I saw your thread a little while back but figured I'd leave it for someone with more experience but since that hasn't happened I can at least pass on what I know! Sadly I don't think there are too many people on here that do saltwater. I've only had my saltwater tank for about a year now and it's only a 26 gallon so I don't have any first hand experience with the larger species. I've done some research out of curiosity though. Don't know anything about the first two, but I think anglers are best off being kept alone. Snowflake eels are primarily crustacean eaters unlike other species so they are usually pretty safe to keep with other fish. Some people even keep them with inverts and they're often okay as long as they're fed but ymmv. I think lionfish are okay depending on size - they will eat anything smaller than them (those mouths are biiiiig) - but I wouldn't take my word for it, I've only really looked at the dwarf species. Keeping more than one tang seems like a "sometimes it works, sometimes it doesn't" sort of thing. Introduce them together and you have better chances, but it depends largely on your tank dimensions and sailfins get huge. (There is so much debate on tank sizes for tangs but I'm not going to get into that.) Can't say I know anything about triggers though, sorry.
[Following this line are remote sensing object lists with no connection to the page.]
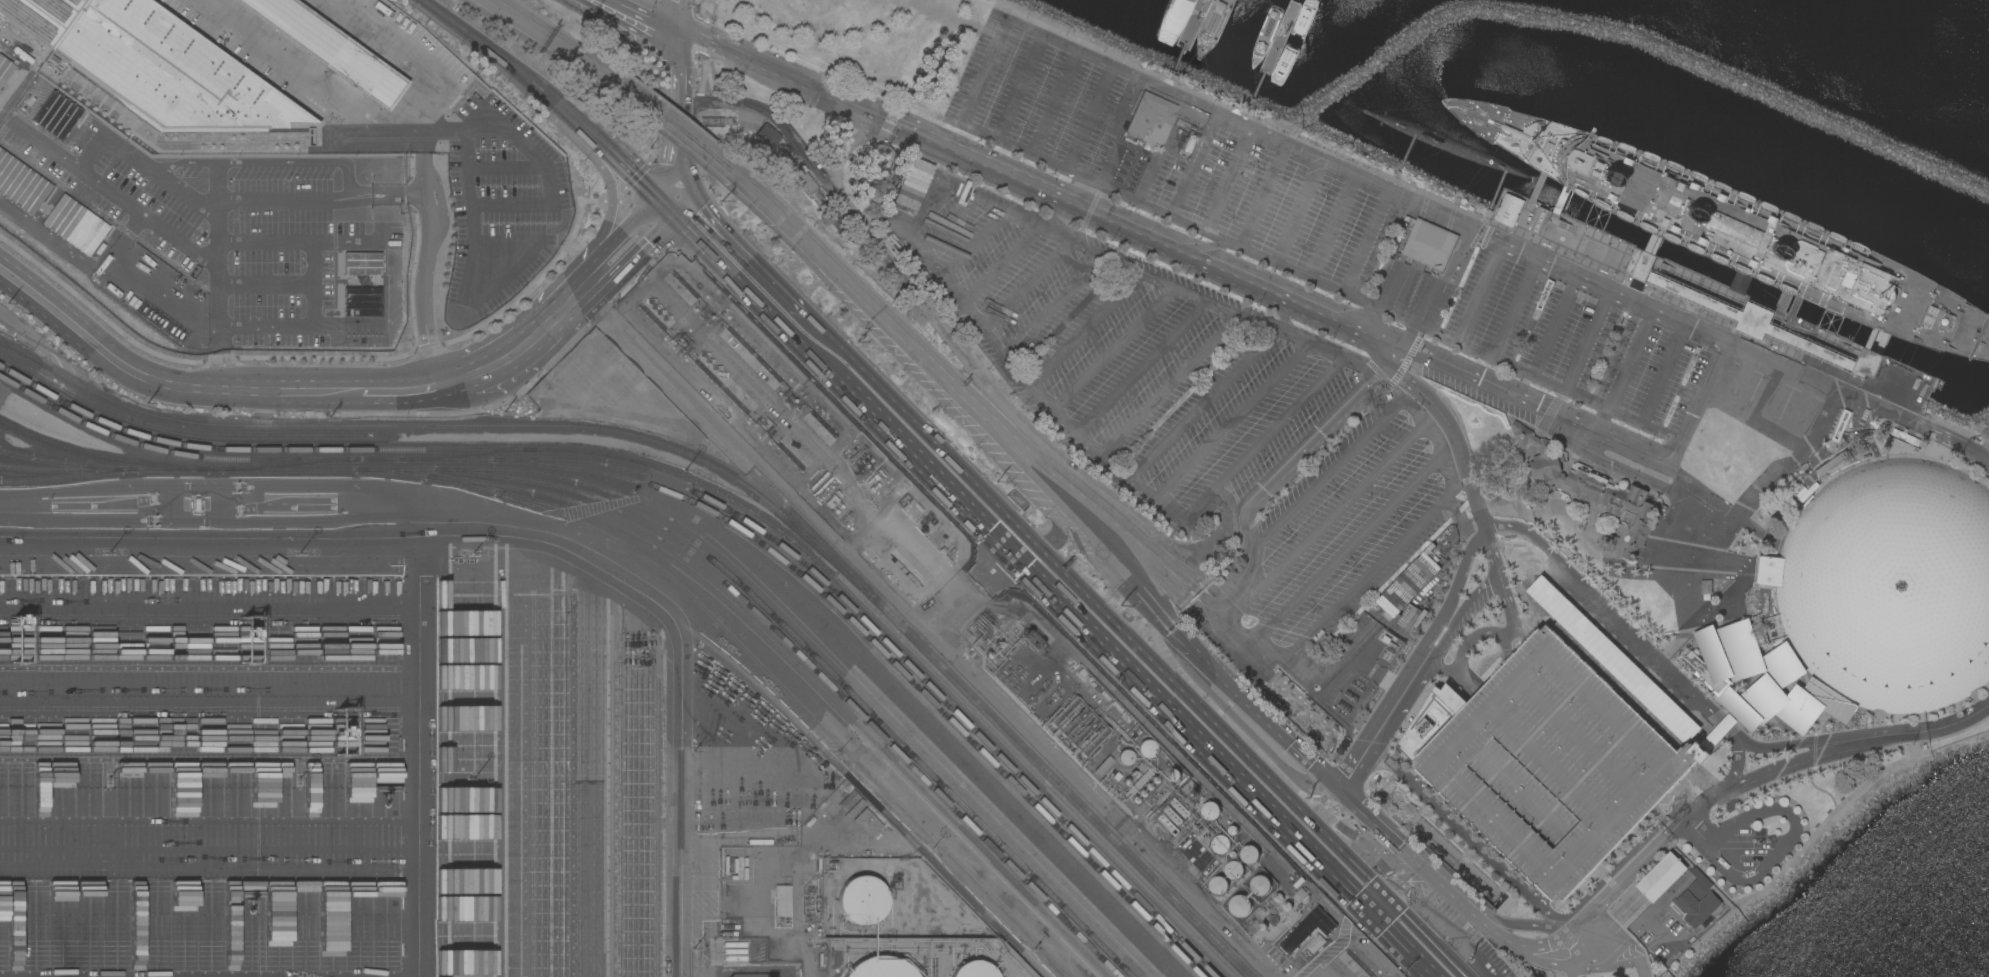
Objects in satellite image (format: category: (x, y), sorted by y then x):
road: (705, 7)
road: (653, 12)
road: (679, 12)
road: (972, 13)
building: (43, 17)
road: (521, 17)
traffic signals: (679, 24)
pier: (1192, 26)
road: (638, 29)
road: (823, 32)
road: (704, 35)
park: (911, 39)
pier: (1278, 42)
road: (679, 46)
building: (330, 48)
road: (489, 50)
road: (399, 51)
road: (739, 51)
road: (586, 62)
building: (4, 69)
traffic signals: (679, 69)
road: (981, 70)
building: (169, 71)
road: (307, 76)
road: (865, 84)
road: (1018, 86)
road: (678, 88)
road: (1054, 102)
building: (56, 115)
road: (572, 118)
road: (1089, 118)
building: (1151, 119)
road: (423, 123)
toll booth: (890, 124)
road: (461, 131)
road: (678, 133)
building: (760, 138)
building: (884, 142)
building: (1190, 144)
building: (1441, 145)
road: (48, 146)
road: (1141, 150)
road: (674, 154)
road: (843, 154)
road: (1405, 159)
road: (266, 161)
road: (1196, 166)
road: (629, 167)
road: (504, 169)
building: (805, 180)
road: (1225, 181)
building: (912, 183)
building: (21, 184)
road: (1538, 187)
road: (1497, 192)
road: (1260, 197)
road: (202, 199)
traffic signals: (670, 201)
road: (1075, 205)
road: (930, 206)
building: (1509, 210)
road: (1296, 213)
road: (1052, 214)
road: (1555, 214)
road: (1442, 219)
building: (1544, 220)
road: (1189, 222)
building: (75, 224)
road: (945, 225)
road: (1330, 228)
building: (1739, 231)
parking lot: (1319, 233)
road: (707, 238)
road: (178, 239)
road: (300, 240)
road: (592, 244)
road: (1367, 244)
road: (972, 245)
building: (1430, 245)
road: (1654, 246)
road: (1207, 247)
road: (623, 250)
building: (362, 263)
road: (999, 265)
road: (886, 266)
road: (217, 275)
road: (1739, 282)
road: (312, 283)
building: (1740, 283)
road: (264, 284)
road: (468, 285)
road: (1025, 285)
road: (1393, 289)
road: (1441, 294)
building: (361, 301)
road: (1212, 305)
road: (1794, 305)
road: (38, 306)
road: (1054, 307)
road: (1780, 309)
road: (1280, 314)
building: (1767, 319)
road: (553, 321)
road: (297, 326)
road: (1082, 328)
road: (1547, 339)
road: (1870, 340)
road: (1880, 344)
road: (914, 345)
road: (1112, 349)
road: (1475, 351)
railway: (20, 352)
road: (1582, 353)
road: (1333, 354)
road: (1141, 367)
road: (485, 369)
railway: (8, 370)
road: (1167, 385)
road: (1391, 385)
road: (391, 386)
road: (204, 390)
parking lot: (1691, 396)
parking lot: (1479, 399)
road: (1201, 403)
road: (1532, 404)
road: (1695, 405)
road: (882, 413)
road: (1623, 418)
road: (1232, 421)
road: (1451, 429)
railway: (174, 430)
road: (1938, 436)
parking lot: (1212, 437)
road: (1262, 438)
road: (1436, 439)
railway: (466, 454)
railway: (101, 456)
railway: (737, 457)
railway: (60, 462)
railway: (290, 464)
railway: (716, 467)
railway: (103, 469)
street lamp: (687, 475)
road: (1125, 475)
railway: (67, 476)
road: (1326, 476)
road: (1093, 482)
road: (1271, 484)
railway: (702, 486)
building: (1589, 487)
railway: (694, 491)
road: (1755, 491)
road: (1323, 522)
road: (526, 531)
road: (1061, 531)
building: (1607, 542)
road: (1344, 550)
road: (1143, 553)
road: (1492, 554)
road: (1136, 572)
road: (1369, 572)
railway: (748, 574)
road: (1692, 590)
building: (1867, 602)
road: (1509, 610)
road: (1610, 611)
road: (211, 616)
road: (1456, 623)
road: (1510, 633)
road: (1477, 635)
road: (1239, 637)
railway: (784, 640)
road: (1190, 645)
railway: (887, 655)
building: (1612, 659)
road: (1413, 660)
railway: (819, 661)
railway: (802, 669)
road: (1451, 674)
road: (210, 696)
railway: (805, 705)
building: (1062, 711)
building: (1070, 718)
road: (1722, 722)
road: (1959, 722)
building: (1078, 726)
road: (1728, 726)
road: (1726, 728)
road: (1275, 729)
building: (1718, 732)
road: (1579, 735)
road: (1382, 736)
road: (1825, 739)
road: (1260, 744)
road: (854, 746)
building: (1925, 747)
building: (1147, 748)
road: (503, 752)
road: (1650, 752)
road: (1827, 752)
building: (1125, 757)
road: (1736, 758)
road: (420, 760)
building: (1546, 762)
parking lot: (1546, 762)
road: (593, 763)
road: (1234, 764)
road: (1551, 765)
building: (1174, 775)
street lamp: (297, 777)
street lamp: (471, 778)
road: (1419, 780)
road: (1524, 794)
road: (210, 806)
road: (1700, 806)
road: (1675, 808)
building: (1210, 810)
building: (1173, 814)
building: (867, 822)
road: (1455, 822)
road: (1657, 828)
building: (1220, 844)
road: (1781, 850)
road: (1408, 853)
building: (1250, 854)
building: (1234, 870)
road: (1619, 876)
building: (1661, 877)
building: (1218, 885)
building: (1261, 885)
road: (1399, 886)
road: (1538, 895)
building: (861, 899)
building: (783, 900)
road: (1544, 901)
road: (1537, 902)
building: (1240, 905)
building: (1697, 907)
traffic signals: (1378, 908)
road: (1554, 916)
road: (1518, 924)
building: (1307, 929)
road: (1490, 929)
road: (1576, 941)
road: (1548, 946)
street lamp: (691, 947)
road: (1619, 949)
road: (1539, 960)
road: (1574, 961)
road: (1591, 963)
road: (1625, 963)
building: (880, 968)
building: (973, 970)
road: (1571, 970)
One of my favourites are the foxfaces (the lo in particular because I love the colours). They have the venomous spines like lionfish so other fish tend to leave them be but they're generally quite docile. Just a suggestion in case you haven't seen them  (again assuming this is your first foray into the salty side of this hobby, but I could be off the mark there.)
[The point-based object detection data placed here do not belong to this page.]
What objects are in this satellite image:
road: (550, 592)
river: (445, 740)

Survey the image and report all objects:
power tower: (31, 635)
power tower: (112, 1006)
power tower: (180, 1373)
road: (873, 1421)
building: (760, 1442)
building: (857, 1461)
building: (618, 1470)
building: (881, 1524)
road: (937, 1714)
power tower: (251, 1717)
If you look up saltwater compatibility charts, they're actually quite helpful. Not the be all and end all, of course, but they're a good starting point! They helped clear up a lot of my own confusion when I first started looking.
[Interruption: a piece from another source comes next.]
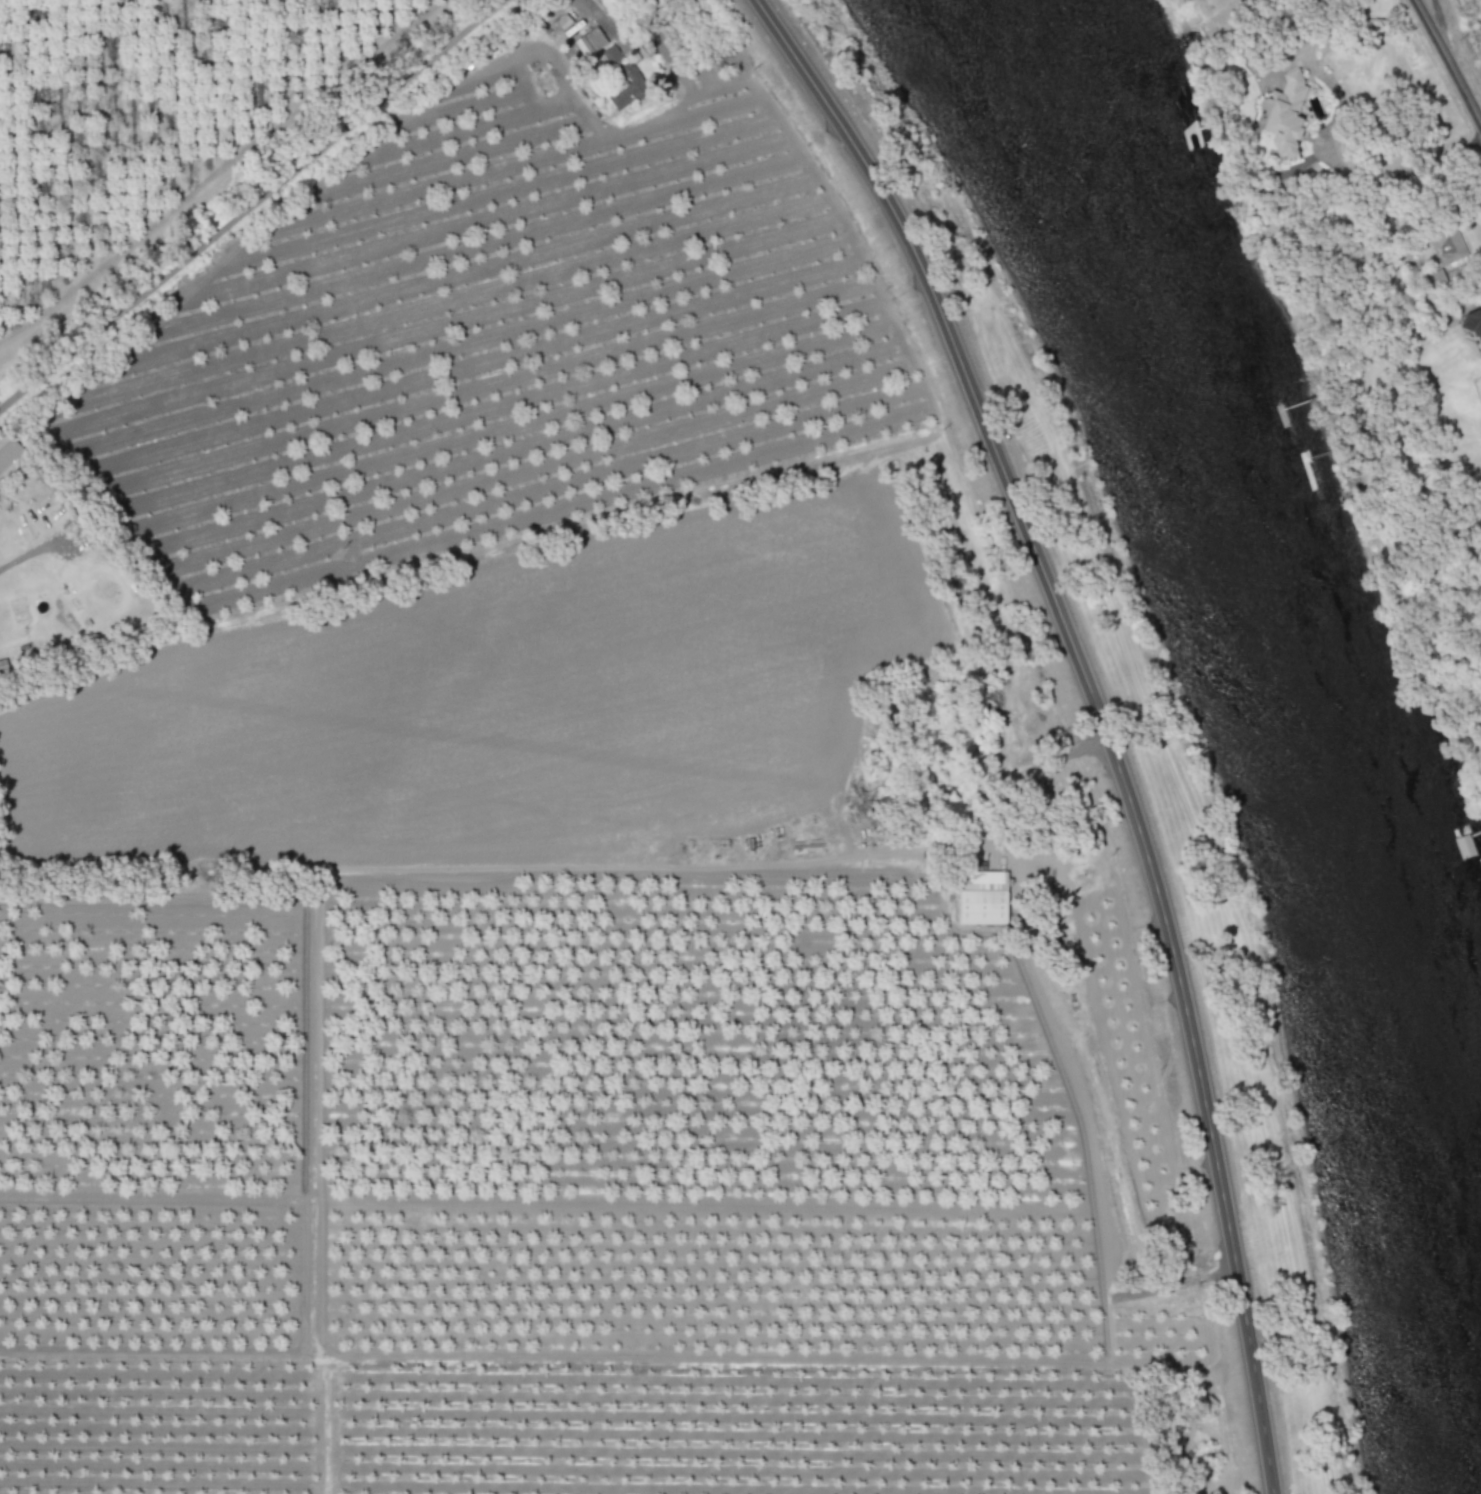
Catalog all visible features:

I did notice you had another thread asking about inverts as well? If that's still the plan, I'd scratch the lionfish and although I said I didn't know much about triggers I don't think they are a good combination either.

Good luck!


----------



## datfish (Sep 7, 2012)

Severum said:


> This your first saltwater tank? From what I've heard Moorish Idols are almost impossible to keep alive.
> 
> I saw your thread a little while back but figured I'd leave it for someone with more experience but since that hasn't happened I can at least pass on what I know! Sadly I don't think there are too many people on here that do saltwater. I've only had my saltwater tank for about a year now and it's only a 26 gallon so I don't have any first hand experience with the larger species. I've done some research out of curiosity though. Don't know anything about the first two, but I think anglers are best off being kept alone. Snowflake eels are primarily crustacean eaters unlike other species so they are usually pretty safe to keep with other fish. Some people even keep them with inverts and they're often okay as long as they're fed but ymmv. I think lionfish are okay depending on size - they will eat anything smaller than them (those mouths are biiiiig) - but I wouldn't take my word for it, I've only really looked at the dwarf species. Keeping more than one tang seems like a "sometimes it works, sometimes it doesn't" sort of thing. Introduce them together and you have better chances, but it depends largely on your tank dimensions and sailfins get huge. (There is so much debate on tank sizes for tangs but I'm not going to get into that.) Can't say I know anything about triggers though, sorry.
> 
> ...


Would be my first personal, but I've been working with them for a few years.

I've actually been offered the opportunity to raise and breed some crocodile skinks, so I'll be turning the tank into a paludarium instead of saltwater. Thanks for the reply though!


----------



## Severum (Jan 4, 2012)

Never heard of those before, so I had to look them up! They are so cool!! Good luck with that!


----------